Un effet de manche, comme celui qui dansait dans les rues aux côtés de ces sacrifiés du système, il a fait sa petite annonce puis est allé dormir comme un bébé, fier de sa bonne parole dénuée d'une quelconque forme de conviction ou d'empathie. Comme dit plus haut, les réactions que provoque ce film en disent autant sur notre société que le film lui-même. Les Misérables commence donc dans la liesse et il est assez logique et attendu qu'il se termine dans le chaos, dans une longue séquence choc qui n'est pas sans rappeler la violence des émeutes de 2005. Suffocante, oppressante, la dernière partie des Misérables est comme une patate en plein sternum. Le souffle coupé, on assiste au débordement du vase. Quelle a été la goutte d'eau ? Peu importe, le constat est là. Une poudrière finit toujours par exploser. Finalement s’il y un point sur lequel Les Misérables ressemble à La Haine, c'est dans sa fin. En se terminant sur une séquence extrêmement intense, sans nous en donner le dénouement, le film acte définitivement l'un de ses messages : la misère entrainera toujours de la violence.

 


Enfants de la patrie sans jour de gloire
Les Misérables est un film important et nécessaire. Certains se gausseront du fait qu'il n'apporte pas de solution miracle ou de réponses mais il n'est pas là pour ça. Il est le reflet d'une partie de notre société, il est un cri poussé en faveur des générations sacrifiées qui grandissent dans la pauvreté de nos cités dortoirs dans une indifférence absolument terrifiante. En évitant tous les clichés et les facilités, Ladj Ly tape juste et fort. Jamais le quotidien d'une cité n'a été dépeint au cinéma de manière si réaliste. Ici pas de gentils ou de méchants, pas de bande-son avec des gros morceaux de rap, juste la réalité qui frappe comme une bastos que l'on se prend en plein dans le buffet en regardant le film.
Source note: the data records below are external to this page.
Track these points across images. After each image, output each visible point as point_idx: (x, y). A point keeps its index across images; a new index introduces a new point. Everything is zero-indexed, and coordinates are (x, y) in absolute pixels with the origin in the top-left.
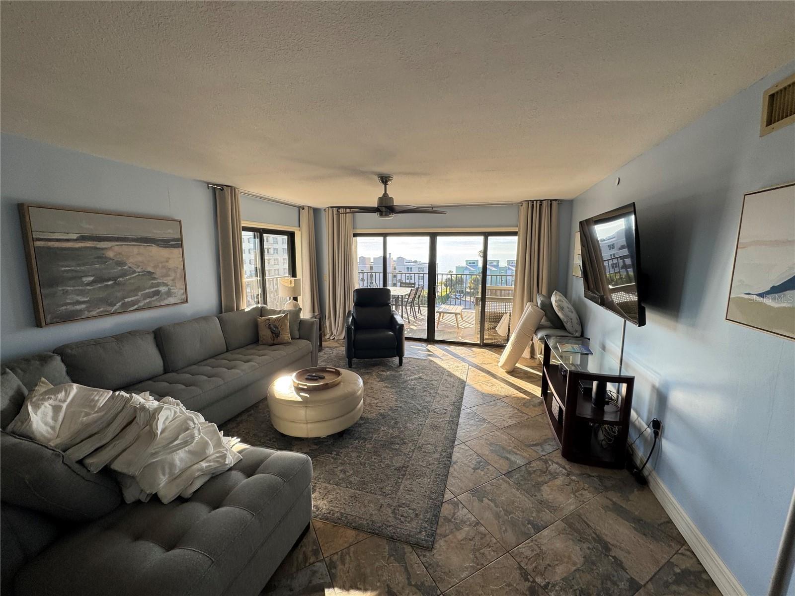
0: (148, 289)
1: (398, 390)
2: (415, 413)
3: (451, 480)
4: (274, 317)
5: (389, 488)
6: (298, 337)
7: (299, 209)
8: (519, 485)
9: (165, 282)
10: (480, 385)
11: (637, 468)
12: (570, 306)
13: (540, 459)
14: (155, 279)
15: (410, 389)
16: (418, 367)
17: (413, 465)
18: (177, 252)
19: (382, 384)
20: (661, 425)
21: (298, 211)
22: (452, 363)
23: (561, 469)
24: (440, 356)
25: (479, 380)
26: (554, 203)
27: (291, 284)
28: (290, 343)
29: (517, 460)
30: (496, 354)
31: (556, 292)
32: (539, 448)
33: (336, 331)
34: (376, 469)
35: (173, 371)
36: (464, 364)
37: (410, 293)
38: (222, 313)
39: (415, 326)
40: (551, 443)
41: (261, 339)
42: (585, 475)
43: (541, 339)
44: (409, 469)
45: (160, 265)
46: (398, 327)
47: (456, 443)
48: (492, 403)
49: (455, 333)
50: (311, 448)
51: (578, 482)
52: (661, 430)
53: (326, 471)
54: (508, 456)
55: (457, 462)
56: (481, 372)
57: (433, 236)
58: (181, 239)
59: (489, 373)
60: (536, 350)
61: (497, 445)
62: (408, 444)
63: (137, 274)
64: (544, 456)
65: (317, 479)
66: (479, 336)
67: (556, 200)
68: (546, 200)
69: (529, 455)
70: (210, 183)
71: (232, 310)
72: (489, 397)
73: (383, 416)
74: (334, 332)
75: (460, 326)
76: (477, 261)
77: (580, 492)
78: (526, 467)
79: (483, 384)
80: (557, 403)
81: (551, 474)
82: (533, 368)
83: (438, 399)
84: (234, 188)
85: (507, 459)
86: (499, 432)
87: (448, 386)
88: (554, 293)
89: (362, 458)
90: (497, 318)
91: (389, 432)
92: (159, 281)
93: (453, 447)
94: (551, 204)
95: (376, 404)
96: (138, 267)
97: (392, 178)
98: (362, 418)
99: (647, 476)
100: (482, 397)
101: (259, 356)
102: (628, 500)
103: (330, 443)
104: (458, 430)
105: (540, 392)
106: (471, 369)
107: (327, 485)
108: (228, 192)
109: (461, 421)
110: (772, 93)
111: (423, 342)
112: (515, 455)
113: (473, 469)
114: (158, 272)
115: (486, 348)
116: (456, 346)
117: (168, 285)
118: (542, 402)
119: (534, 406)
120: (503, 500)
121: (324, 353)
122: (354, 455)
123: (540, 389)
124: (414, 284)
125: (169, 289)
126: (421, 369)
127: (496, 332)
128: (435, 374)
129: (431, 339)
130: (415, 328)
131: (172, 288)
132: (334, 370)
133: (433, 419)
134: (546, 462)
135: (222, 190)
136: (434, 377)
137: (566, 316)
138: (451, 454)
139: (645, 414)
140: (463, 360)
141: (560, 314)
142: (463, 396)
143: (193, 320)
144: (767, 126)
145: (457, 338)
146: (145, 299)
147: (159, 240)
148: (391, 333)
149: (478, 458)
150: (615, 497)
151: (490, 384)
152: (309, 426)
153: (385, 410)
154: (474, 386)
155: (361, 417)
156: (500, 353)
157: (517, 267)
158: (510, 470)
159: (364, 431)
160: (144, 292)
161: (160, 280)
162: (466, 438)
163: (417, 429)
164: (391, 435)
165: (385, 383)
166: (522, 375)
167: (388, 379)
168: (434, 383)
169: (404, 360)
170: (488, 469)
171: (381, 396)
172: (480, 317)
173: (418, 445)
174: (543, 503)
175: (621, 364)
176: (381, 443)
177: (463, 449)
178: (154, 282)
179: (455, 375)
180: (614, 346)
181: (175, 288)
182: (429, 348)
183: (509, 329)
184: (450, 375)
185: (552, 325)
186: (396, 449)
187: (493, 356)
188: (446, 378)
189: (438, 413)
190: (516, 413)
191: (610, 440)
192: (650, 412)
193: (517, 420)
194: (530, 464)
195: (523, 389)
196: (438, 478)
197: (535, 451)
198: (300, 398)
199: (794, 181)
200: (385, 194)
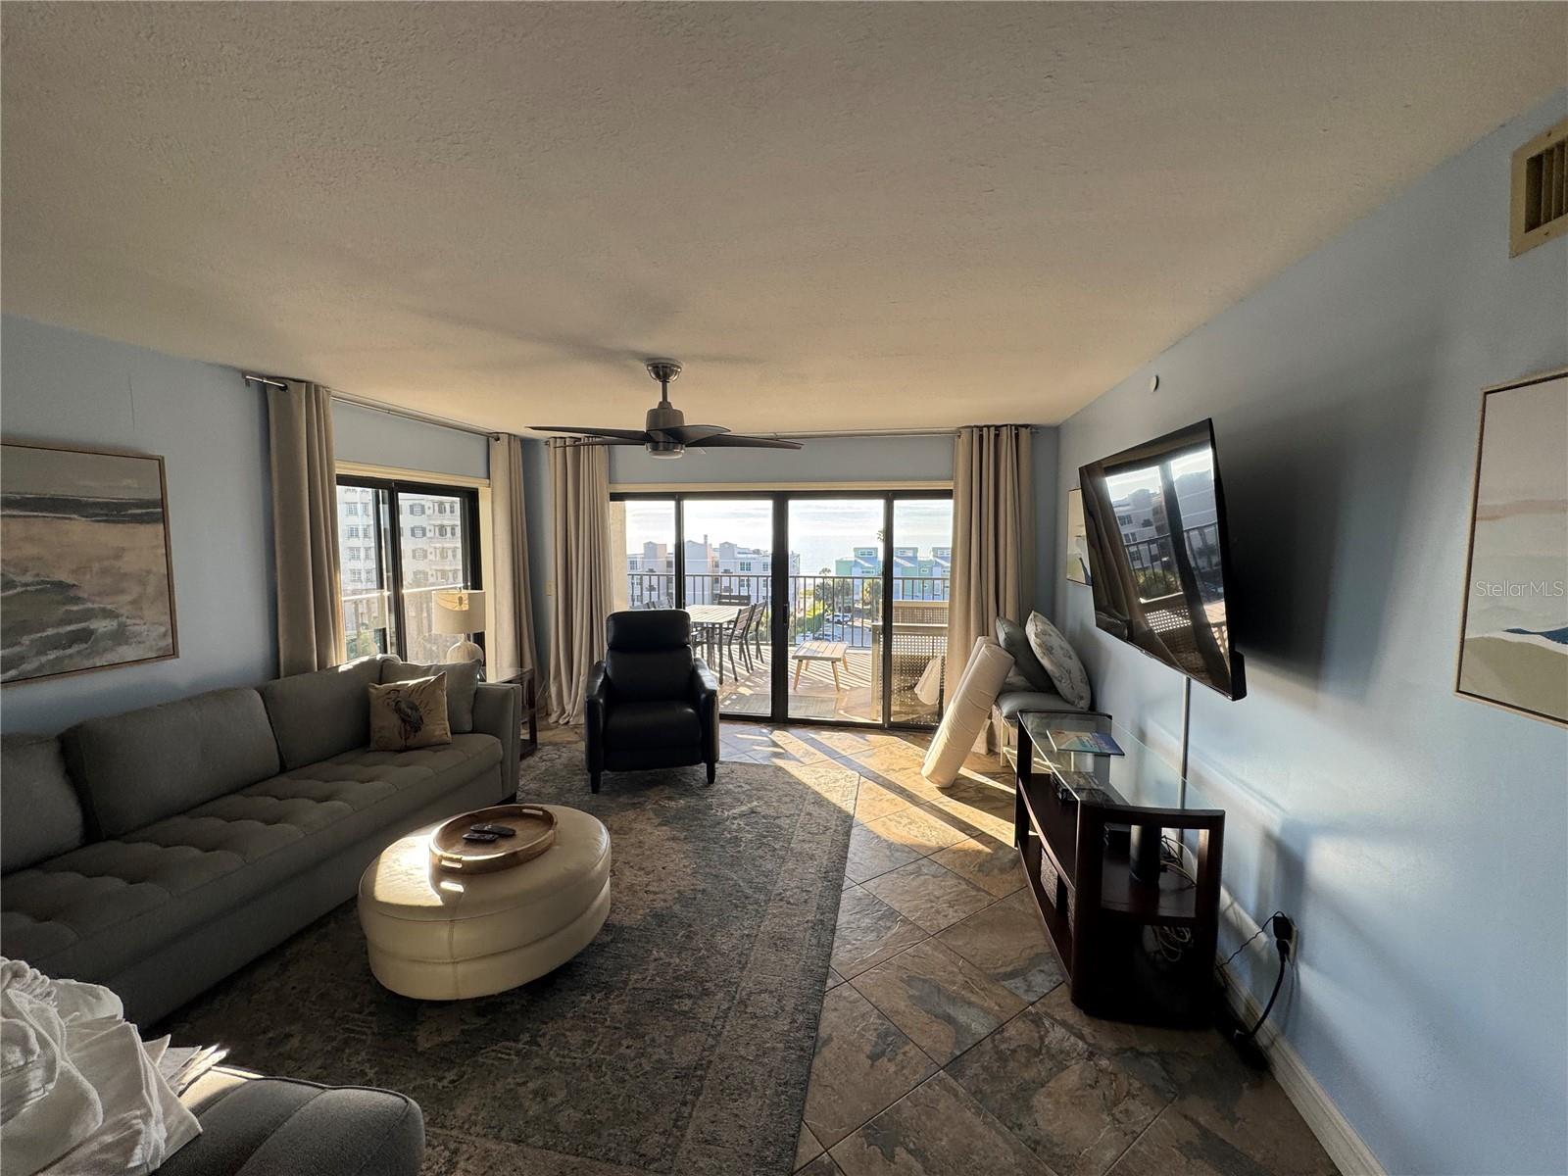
0: (53, 626)
1: (702, 844)
2: (736, 907)
3: (816, 1098)
4: (411, 682)
5: (657, 1137)
6: (468, 727)
7: (488, 441)
8: (979, 1097)
9: (109, 607)
10: (884, 824)
11: (1241, 1025)
12: (1067, 646)
13: (1023, 1014)
14: (77, 600)
15: (729, 841)
16: (750, 784)
17: (722, 1059)
18: (149, 533)
19: (665, 831)
20: (1295, 929)
21: (486, 443)
22: (822, 771)
23: (1072, 1038)
24: (797, 756)
25: (882, 810)
26: (1023, 431)
27: (461, 604)
28: (449, 744)
29: (974, 1021)
30: (916, 748)
31: (1035, 616)
32: (1018, 982)
33: (571, 706)
34: (627, 1077)
35: (111, 837)
36: (850, 772)
37: (737, 618)
38: (279, 678)
39: (749, 687)
40: (1046, 968)
41: (375, 736)
42: (1129, 1054)
43: (1010, 717)
44: (711, 1074)
45: (96, 566)
46: (703, 696)
47: (830, 983)
48: (910, 868)
49: (831, 700)
50: (466, 1027)
51: (1115, 1075)
52: (1294, 939)
53: (494, 1098)
54: (951, 1010)
55: (830, 1039)
56: (885, 791)
57: (781, 500)
58: (162, 503)
59: (902, 792)
60: (998, 737)
61: (925, 981)
62: (715, 995)
63: (19, 589)
64: (1032, 1004)
65: (466, 1126)
66: (880, 708)
67: (1026, 426)
68: (1006, 425)
69: (999, 1006)
70: (252, 374)
71: (306, 668)
72: (903, 851)
73: (660, 918)
74: (568, 708)
75: (841, 686)
76: (876, 549)
77: (1121, 1107)
78: (993, 1040)
79: (891, 820)
80: (1051, 867)
81: (1052, 1057)
82: (993, 776)
83: (790, 865)
84: (317, 387)
85: (950, 1020)
86: (928, 944)
87: (815, 830)
88: (1031, 616)
89: (595, 1046)
90: (916, 668)
91: (670, 964)
92: (90, 605)
93: (822, 994)
94: (1017, 435)
95: (647, 885)
96: (25, 571)
97: (679, 367)
98: (607, 927)
99: (1267, 1048)
100: (888, 853)
101: (363, 782)
102: (1234, 1120)
103: (517, 1007)
104: (836, 945)
105: (1013, 836)
106: (866, 785)
107: (491, 1145)
108: (299, 395)
109: (843, 918)
110: (1534, 153)
111: (762, 725)
112: (966, 1007)
113: (868, 1057)
114: (88, 584)
115: (897, 733)
116: (833, 730)
117: (117, 616)
118: (1019, 861)
119: (1002, 870)
120: (943, 1147)
121: (541, 758)
122: (576, 1038)
123: (1013, 826)
124: (748, 598)
125: (122, 627)
126: (757, 789)
127: (915, 698)
128: (787, 799)
129: (779, 718)
130: (747, 692)
131: (129, 622)
132: (541, 813)
133: (777, 920)
134: (1037, 1021)
135: (285, 389)
136: (784, 809)
137: (1059, 665)
138: (817, 1018)
139: (1251, 897)
140: (848, 763)
141: (1045, 662)
142: (847, 852)
143: (183, 700)
144: (1526, 232)
145: (835, 711)
146: (42, 652)
147: (98, 503)
148: (690, 710)
149: (882, 1024)
150: (1202, 1111)
151: (905, 821)
152: (461, 968)
153: (665, 901)
154: (872, 826)
155: (606, 925)
156: (925, 744)
157: (953, 561)
158: (958, 1053)
159: (610, 964)
160: (39, 635)
161: (93, 603)
162: (851, 969)
163: (739, 951)
164: (675, 971)
165: (673, 829)
166: (972, 793)
167: (680, 819)
168: (784, 822)
169: (719, 769)
170: (904, 1054)
171: (659, 864)
172: (881, 665)
173: (737, 996)
174: (1040, 1148)
175: (1185, 775)
176: (648, 996)
177: (845, 998)
178: (75, 608)
179: (829, 802)
180: (1167, 735)
181: (138, 622)
182: (775, 739)
183: (942, 691)
184: (820, 801)
185: (1029, 685)
186: (684, 1013)
187: (911, 752)
188: (810, 808)
189: (789, 903)
190: (964, 891)
191: (1173, 954)
192: (1262, 893)
193: (966, 909)
194: (1003, 1031)
195: (977, 829)
196: (783, 1092)
197: (1010, 991)
198: (439, 897)
199: (1565, 366)
200: (665, 404)
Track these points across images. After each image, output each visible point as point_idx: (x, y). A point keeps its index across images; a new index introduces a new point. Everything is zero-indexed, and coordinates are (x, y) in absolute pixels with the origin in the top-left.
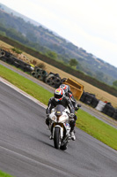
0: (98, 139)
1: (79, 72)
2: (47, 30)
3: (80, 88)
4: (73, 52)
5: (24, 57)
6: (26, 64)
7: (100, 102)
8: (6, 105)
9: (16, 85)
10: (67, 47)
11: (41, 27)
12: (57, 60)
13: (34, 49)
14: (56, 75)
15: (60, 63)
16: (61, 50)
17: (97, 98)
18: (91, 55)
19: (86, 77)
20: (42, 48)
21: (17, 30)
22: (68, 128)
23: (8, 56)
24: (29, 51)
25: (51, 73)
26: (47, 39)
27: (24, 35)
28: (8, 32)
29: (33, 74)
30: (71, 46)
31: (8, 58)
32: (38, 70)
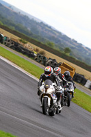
0: (86, 109)
1: (71, 58)
2: (47, 25)
3: (72, 70)
4: (67, 42)
5: (29, 46)
6: (30, 52)
7: (88, 81)
8: (15, 84)
9: (22, 67)
10: (62, 38)
11: (42, 23)
12: (55, 48)
13: (36, 40)
14: (54, 60)
15: (56, 51)
16: (58, 41)
17: (86, 78)
18: (81, 44)
19: (77, 61)
20: (43, 39)
21: (23, 25)
22: (54, 98)
23: (17, 46)
24: (33, 42)
25: (50, 59)
26: (47, 32)
27: (29, 29)
28: (16, 27)
29: (36, 59)
30: (65, 38)
31: (16, 47)
32: (40, 56)
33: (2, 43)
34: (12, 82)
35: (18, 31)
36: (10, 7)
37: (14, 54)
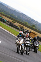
1: (36, 29)
2: (24, 15)
3: (36, 35)
4: (33, 22)
5: (16, 24)
6: (17, 27)
9: (13, 34)
10: (31, 20)
11: (22, 13)
12: (28, 25)
13: (20, 21)
14: (28, 30)
16: (29, 22)
18: (40, 23)
19: (38, 31)
20: (23, 21)
21: (14, 14)
24: (18, 22)
25: (26, 30)
26: (24, 18)
27: (16, 16)
28: (11, 15)
29: (20, 30)
30: (33, 20)
31: (11, 24)
32: (21, 29)
33: (4, 23)
34: (9, 40)
35: (11, 17)
36: (8, 6)
37: (10, 28)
Les Misérables est autant un film politique qu'un drame social, il est le reflet d'un pan de notre société que nous ne voulons pas voir, de problèmes que tout le monde préfère ignorer et c'est ce qui en fait un film aussi poignant que nécessaire. Que deviennent tous ces gens entassés dans ces barres d'immeubles, véritables réservoirs à misère ? Quel horizon pour ces générations de gosses qui grandissent dans des conditions de vie effroyables ? Pour ces enfants reniés de la patrie, aucun jour de gloire en prévision. Les Misérables est un film à voir car il n'est pas manichéen, car son immersion au cœur d'une cité est sans comparaison, car il ne met personne à l'écart, ce n'est pas un réquisitoire bête et méchant mais un pavé lancé dans la vitre de ceux qui nous dirigent pour leur rappeler... ça existe et c'est comme ça.

Le constat le plus glaçant du film ? Finalement depuis La Haine (qui avait provoqué le même genre de réactions), rien n'a changé... c'est peut-être même pire. Les Misérables, c'est l'histoire d'une société qui tombe et qui au fur et à mesure de sa chute se répète sans cesse pour se rassurer "jusqu'ici tout va bien... jusqu'ici tout va bien... jusqu'ici tout va bien"... mais l'important ce n'est pas la chute... c'est l'atterrissage.